YOUR GOAL.
In the material below, find each line with the word "lines" and list it.

RECORDS SUPPLIED.
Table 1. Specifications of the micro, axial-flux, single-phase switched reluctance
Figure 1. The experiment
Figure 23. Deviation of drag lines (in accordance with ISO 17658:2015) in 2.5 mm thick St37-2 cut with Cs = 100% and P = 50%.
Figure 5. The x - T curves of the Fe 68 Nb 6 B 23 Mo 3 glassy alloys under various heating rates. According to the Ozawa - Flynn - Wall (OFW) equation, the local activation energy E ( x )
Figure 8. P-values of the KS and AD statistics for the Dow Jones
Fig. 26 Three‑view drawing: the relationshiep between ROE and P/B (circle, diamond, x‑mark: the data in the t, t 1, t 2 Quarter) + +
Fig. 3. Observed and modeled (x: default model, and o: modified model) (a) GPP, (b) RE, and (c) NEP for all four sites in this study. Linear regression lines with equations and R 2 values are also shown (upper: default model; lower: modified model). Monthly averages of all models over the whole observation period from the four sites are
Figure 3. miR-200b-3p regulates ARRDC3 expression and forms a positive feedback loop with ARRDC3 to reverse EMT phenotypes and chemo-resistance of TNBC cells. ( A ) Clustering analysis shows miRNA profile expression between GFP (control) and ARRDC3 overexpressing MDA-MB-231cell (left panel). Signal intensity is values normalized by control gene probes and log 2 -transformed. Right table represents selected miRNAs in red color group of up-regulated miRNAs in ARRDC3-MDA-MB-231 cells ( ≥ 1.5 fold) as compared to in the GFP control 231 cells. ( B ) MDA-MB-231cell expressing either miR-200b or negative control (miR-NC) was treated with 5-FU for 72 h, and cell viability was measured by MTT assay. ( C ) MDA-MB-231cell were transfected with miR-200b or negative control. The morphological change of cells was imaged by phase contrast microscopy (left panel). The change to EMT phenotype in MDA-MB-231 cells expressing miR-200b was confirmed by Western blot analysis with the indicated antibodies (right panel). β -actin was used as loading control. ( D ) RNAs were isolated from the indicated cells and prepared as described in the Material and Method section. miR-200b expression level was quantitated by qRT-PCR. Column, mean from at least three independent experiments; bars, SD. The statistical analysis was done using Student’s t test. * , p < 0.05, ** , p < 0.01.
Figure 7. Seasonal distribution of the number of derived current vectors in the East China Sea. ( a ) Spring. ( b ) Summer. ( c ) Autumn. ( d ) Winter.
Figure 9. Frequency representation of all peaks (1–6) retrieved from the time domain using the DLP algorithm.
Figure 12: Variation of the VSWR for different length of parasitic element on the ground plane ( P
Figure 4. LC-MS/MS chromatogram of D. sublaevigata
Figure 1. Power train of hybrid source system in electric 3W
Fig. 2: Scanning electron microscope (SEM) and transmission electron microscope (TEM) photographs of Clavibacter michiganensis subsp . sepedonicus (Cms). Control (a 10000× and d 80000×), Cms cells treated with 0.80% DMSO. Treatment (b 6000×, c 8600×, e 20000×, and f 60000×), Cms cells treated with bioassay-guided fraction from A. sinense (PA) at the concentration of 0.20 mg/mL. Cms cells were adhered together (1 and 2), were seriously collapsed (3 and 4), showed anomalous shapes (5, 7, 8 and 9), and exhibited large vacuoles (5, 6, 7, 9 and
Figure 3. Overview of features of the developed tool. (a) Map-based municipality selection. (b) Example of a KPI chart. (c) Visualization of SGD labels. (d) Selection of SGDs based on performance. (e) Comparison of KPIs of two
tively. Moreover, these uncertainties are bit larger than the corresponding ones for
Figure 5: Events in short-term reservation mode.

FINAL ANSWER.
Figure 23. Deviation of drag lines (in accordance with ISO 17658:2015) in 2.5 mm thick St37-2 cut with Cs = 100% and P = 50%.
Fig. 3. Observed and modeled (x: default model, and o: modified model) (a) GPP, (b) RE, and (c) NEP for all four sites in this study. Linear regression lines with equations and R 2 values are also shown (upper: default model; lower: modified model). Monthly averages of all models over the whole observation period from the four sites are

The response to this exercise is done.